Die 14. Etappe – ein Flachstück nach Montecatini – erreichte ich um 9:30. Die Basketballhalle wäre sicher eine der besseren Schlafstellen gewesen, aber es ist Freitag vormittag und es geht weiter 120 km nach Aulla auf einer stark befahrenen Straße mit 1240 hm. Es geht wenig weiter und der Berg zieht sich in die Länge. Unterwegs hat mich ein Brasilianer eingeholt, mit dem ich ein kurzes Stück gefahren bin.

Auf dem Weg zur K 18 fuhr ich mit einem Japaner und noch einem Zweiten und es geht auch mehr weiter als untertags. In der Dämmerung erreichen wir Deiva Marina, und ich konnte den Blick aufs Meer noch genießen. Es ist plötzlich ganz warm, am nächsten Morgen beim Wegfahren hatte es schon 24 Grad. Doch vorher wird noch geschlafen: Am Gang irgendeines öffentlichen Gebäudes (Schule ?). Diesmal gab es sogar was zum Zudecken, was ich gleich für eine längere Nachtruhe ausnutzte. Als ich aufwachte, war alles leer – die Kollegen waren schon früher gestartet.

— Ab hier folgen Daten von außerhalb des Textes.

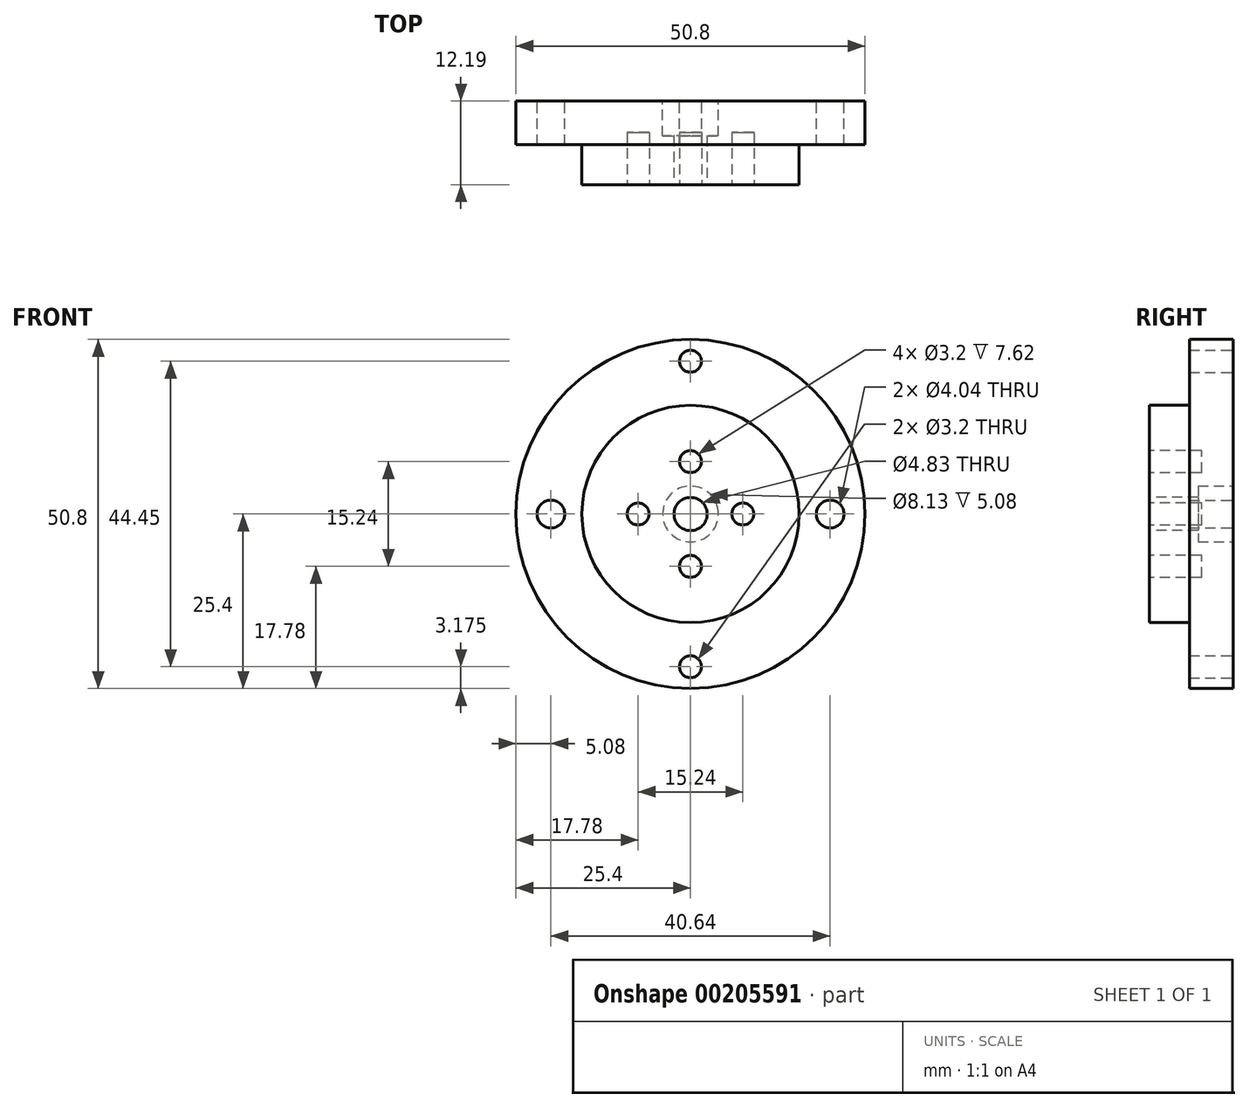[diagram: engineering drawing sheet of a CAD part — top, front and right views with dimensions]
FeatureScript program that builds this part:
annotation { "Feature Type Name" : "Feature", "Feature Type Description" : "" }
export const myFeature = defineFeature(function(context is Context, id is Id, definition is map)
    precondition{}
    {
        {
            var Q0;
            Q0=qCreatedBy(makeId("Front.planeOp"),FACE);
            var sketch = newSketch(context, id + "F0", { "sketchPlane" : qUnion([Q0])});
            skCircle(sketch, "E0", {"center": v(0, 0) * mm, "radius": 25.4 * mm});
            skSolve(sketch);
        }
        {
            var Q0;
            Q0=qSketchRegion(id+"F0",true);
            extrude(context, id + "F1", {"entities" : qUnion([Q0]), "depth" : 6.35 * mm});
        }
        {
            var Q0;
            Q0=makeQuery(id+"F1.opExtrude","CAP_FACE",FACE,{"disambiguationData":[OSD([sQuery(id+"F0.wireOp",EDGE,"E0")])],"isStart":false});
            var sketch = newSketch(context, id + "F2", { "sketchPlane" : qUnion([Q0])});
            skCircle(sketch, "E1", {"center": v(0, 0) * mm, "radius": 15.81 * mm});
            skSolve(sketch);
        }
        {
            var Q0;
            Q0=qSketchRegion(id+"F2",true);
            extrude(context, id + "F3", {"entities" : qUnion([Q0]), "operationType" : NewBodyOperationType.ADD, "depth" : 5.84 * mm});
        }
        {
            var Q0;
            Q0=makeQuery(id+"F3.opExtrude","CAP_FACE",FACE,{"disambiguationData":[OSD([sQuery(id+"F2.wireOp",EDGE,"E1")])],"isStart":false});
            var sketch = newSketch(context, id + "F4", { "sketchPlane" : qUnion([Q0])});
            skCircle(sketch, "E2", {"center": v(7.62, 0) * mm, "radius": 1.6 * mm});
            skCircle(sketch, "E3", {"center": v(0, 7.62) * mm, "radius": 1.6 * mm});
            skCircle(sketch, "E4", {"center": v(-7.62, 0) * mm, "radius": 1.6 * mm});
            skCircle(sketch, "E5", {"center": v(0, -7.62) * mm, "radius": 1.6 * mm});
            skCircle(sketch, "E6", {"center": v(0, 0) * mm, "radius": 2.41 * mm});
            skSolve(sketch);
        }
        {
            var Q0;
            Q0=qSketchRegion(id+"F4",true);
            extrude(context, id + "F5", {"entities" : qUnion([Q0]), "operationType" : NewBodyOperationType.REMOVE, "oppositeDirection" : true, "depth" : 7.62 * mm});
        }
        {
            var Q0;
            Q0=makeQuery(id+"F1.opExtrude","CAP_FACE",FACE,{"disambiguationData":[OSD([sQuery(id+"F0.wireOp",EDGE,"E0")])],"isStart":true});
            var sketch = newSketch(context, id + "F6", { "sketchPlane" : qUnion([Q0])});
            skCircle(sketch, "E7", {"center": v(0, 0) * mm, "radius": 4.06 * mm});
            skSolve(sketch);
        }
        {
            var Q0;
            Q0=qSketchRegion(id+"F6",true);
            extrude(context, id + "F7", {"entities" : qUnion([Q0]), "operationType" : NewBodyOperationType.REMOVE, "oppositeDirection" : true, "depth" : 5.08 * mm});
        }
        {
            var Q0;
            Q0=makeQuery(id+"F1.opExtrude","CAP_FACE",FACE,{"disambiguationData":[OSD([sQuery(id+"F0.wireOp",EDGE,"E0")])],"isStart":true});
            var sketch = newSketch(context, id + "F8", { "sketchPlane" : qUnion([Q0])});
            skCircle(sketch, "E8", {"center": v(0, 22.23) * mm, "radius": 1.6 * mm});
            skCircle(sketch, "E9", {"center": v(20.32, 0) * mm, "radius": 2.02 * mm});
            skCircle(sketch, "E10", {"center": v(0, -22.23) * mm, "radius": 1.6 * mm});
            skCircle(sketch, "E11", {"center": v(-20.32, 0) * mm, "radius": 2.02 * mm});
            skSolve(sketch);
        }
        {
            var Q0;
            Q0=qSketchRegion(id+"F8",true);
            extrude(context, id + "F9", {"entities" : qUnion([Q0]), "operationType" : NewBodyOperationType.REMOVE, "endBound" : BoundingType.THROUGH_ALL, "oppositeDirection" : true, "depth" : 25.4 * mm});
        }
    });
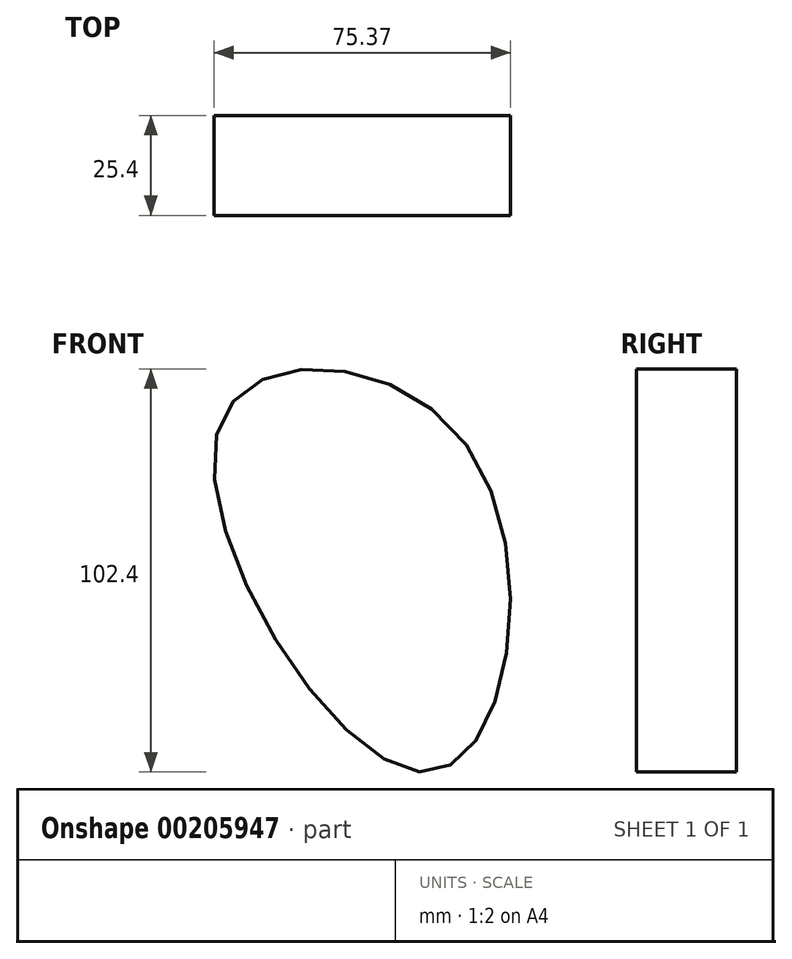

Abfahrt Samstag 6:00: Die letzten drei Etappen sollten kein Problem mehr sein und das Ziel war schon greifbar nah. Die K 17 erreichte ich um 10:50: Alles super – nur mehr 170 km!

Doch auf den Weg nach Castellania wich mein GPS Track vom Roadbook stark ab und es wurden immer mehr Kilometer. Auf der Strecke traf ich einen Norweger, der war sich auch nicht mehr ganz sicher, ob er richtig war und noch dazu hatte sein Navi keinen Strom mehr. Wir fuhren dann gemeinsam zum Geburtsort von Fausto Coppi hoch.

Die letzte Etappe mit 120 km zog sich auch in die Länge, und es war schon mühsam, ein halbwegs akzeptables Tempo zu machen. Ich holte einen Italiener ein. Erst dachte ich, ich fahr ihm davon – habe ich nicht geschafft – darum fuhren wir gemeinsam. Plötzlich tauchte ein Auto auf, das uns ins Ziel lost. Doch noch viel mehr! Der Fahrer verpflegte uns, ich hatte eh schon fast nichts mehr zum Trinken, es dürfte ein Bekannter des Italieners gewesen sein. So war mir sofort klar, dass wir gemeinsam das Ziel erreichen sollten, und auf einmal waren wir auf der SP 109 und auch in Nerviano und alle Leiden sind vergessen!

Danach ging es zurück ins Hotel, wo mich Markus, Tom und Agnes erwarteten. Sie waren schon ca. 10 Stunden vor mir im Ziel. Ich bin mit meiner Leistung sehr zufrieden, habe ich doch mein ursprüngliches Ziel von 120 Stunden erreicht und ich bin zur selben Erkenntnis wie nach denn 1000er Brevet gekommen: Da geht noch mehr – Schluss ist noch lange nicht!

Nach einer Nacht in einem weichen Bett, diesmal mit Decke, fuhr ich zum Startgelände zurück, um meine Sachen von dem Gepäcksdepot zu holen und um noch einmal ein wenig Brevetluft zu schnuppern. Es ist ein wunderbares Gefühl, etwas ganz Großes geschafft zu haben!

Es war sicher nicht die letzte Ultralangdistanz, ich freue mich schon auf die nächste Brevet Saison.

Fazit:  1.630 km – 15.100 hm – 75 h 30 min Nettofahrzeit – eigentlich viel zu langsam!